The team of over 200 individuals, across 80 different institutions on the planet, have gone all out, comparing their work to the Large Hadron Collider. The Human Brain Project aims to build new platforms for "neuromorphic computing" and "neurobotics," which will allow future researchers and developers to build computer technology based on the architecture of the brain.
The new systems will use detailed knowledge of the brain to address critical problems facing future computing technology: energy efficiency, reliability, the huge difficulties involved in programming very complex computing systems.

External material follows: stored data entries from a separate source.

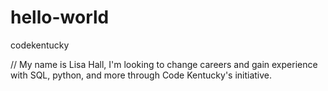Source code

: # hello-world
codekentucky

// My name is Lisa Hall, I'm looking to change careers and gain experience with SQL, python, and more through Code Kentucky's initiative. 
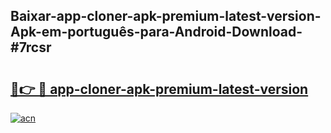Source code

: ## Baixar-app-cloner-apk-premium-latest-version-Apk-em-português​-para-Android-Download-#7rcsr

# <h2><a href="https://ainizakaria.my?title=app-cloner-apk-premium-latest-version&ref=20M">🔗👉 🔴 app-cloner-apk-premium-latest-version</a></h2>

[![acn](https://github.com/user-attachments/assets/0f9c940e-d8b0-45ae-aac7-cd30a18b3e1c)](https://ainizakaria.my?title=app-cloner-apk-premium-latest-version&ref=20M)

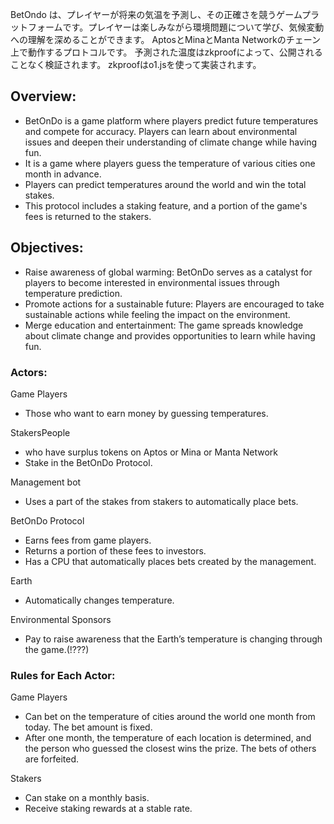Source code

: BetOndo は、プレイヤーが将来の気温を予測し、その正確さを競うゲームプラットフォームです。プレイヤーは楽しみながら環境問題について学び、気候変動への理解を深めることができます。
AptosとMinaとManta Networkのチェーン上で動作するプロトコルです。
予測された温度はzkproofによって、公開されることなく検証されます。
zkproofはo1.jsを使って実装されます。

## Overview:

- BetOnDo is a game platform where players predict future temperatures and compete for accuracy. Players can learn about environmental issues and deepen their understanding of climate change while having fun.
- It is a game where players guess the temperature of various cities one month in advance.
- Players can predict temperatures around the world and win the total stakes.
- This protocol includes a staking feature, and a portion of the game's fees is returned to the stakers.

## Objectives:

- Raise awareness of global warming: BetOnDo serves as a catalyst for players to become interested in environmental issues through temperature prediction.
- Promote actions for a sustainable future: Players are encouraged to take sustainable actions while feeling the impact on the environment.
- Merge education and entertainment: The game spreads knowledge about climate change and provides opportunities to learn while having fun.

### Actors:

Game Players

- Those who want to earn money by guessing temperatures.

StakersPeople

- who have surplus tokens on Aptos or Mina or Manta Network
- Stake in the BetOnDo Protocol.

Management bot

- Uses a part of the stakes from stakers to automatically place bets.

BetOnDo Protocol

- Earns fees from game players.
- Returns a portion of these fees to investors.
- Has a CPU that automatically places bets created by the management.

Earth

- Automatically changes temperature.

Environmental Sponsors

- Pay to raise awareness that the Earth’s temperature is changing through the game.(!???)

### Rules for Each Actor:

Game Players

- Can bet on the temperature of cities around the world one month from today. The bet amount is fixed.
- After one month, the temperature of each location is determined, and the person who guessed the closest wins the prize. The bets of others are forfeited.

Stakers

- Can stake on a monthly basis.
- Receive staking rewards at a stable rate.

To do this, they will attempt to virtually reconstruct individual pieces of the human brain, and bring these components together in one supercomputer.
Before we take the standard route of predicting this insane amount of Artificial Intelligence to be a precursor to Skynet, the team are hoping that insights gained from this will help treat neurological disorders like Parkinson's and Alzheimer's.
"The support of the HBP is a critical step taken by the EC to make possible major advances in our understanding of how the brain works," sSwedish Nobel Laureate Torsten Wiesel said in a recent statement.
"HBP will be a driving force to develop new and still more powerful computers to handle the massive accumulation of new information about the brain, while the neuroscientists are ready to use these new tools in their laboratories."
"This cooperation should lead to new concepts and a deeper understanding of the brain, the most complex and intricate creation on earth," he concluded.
Over the next few months, the team of researchers will negotiate with the European Commission, with a view to start project work towards the end of 2013.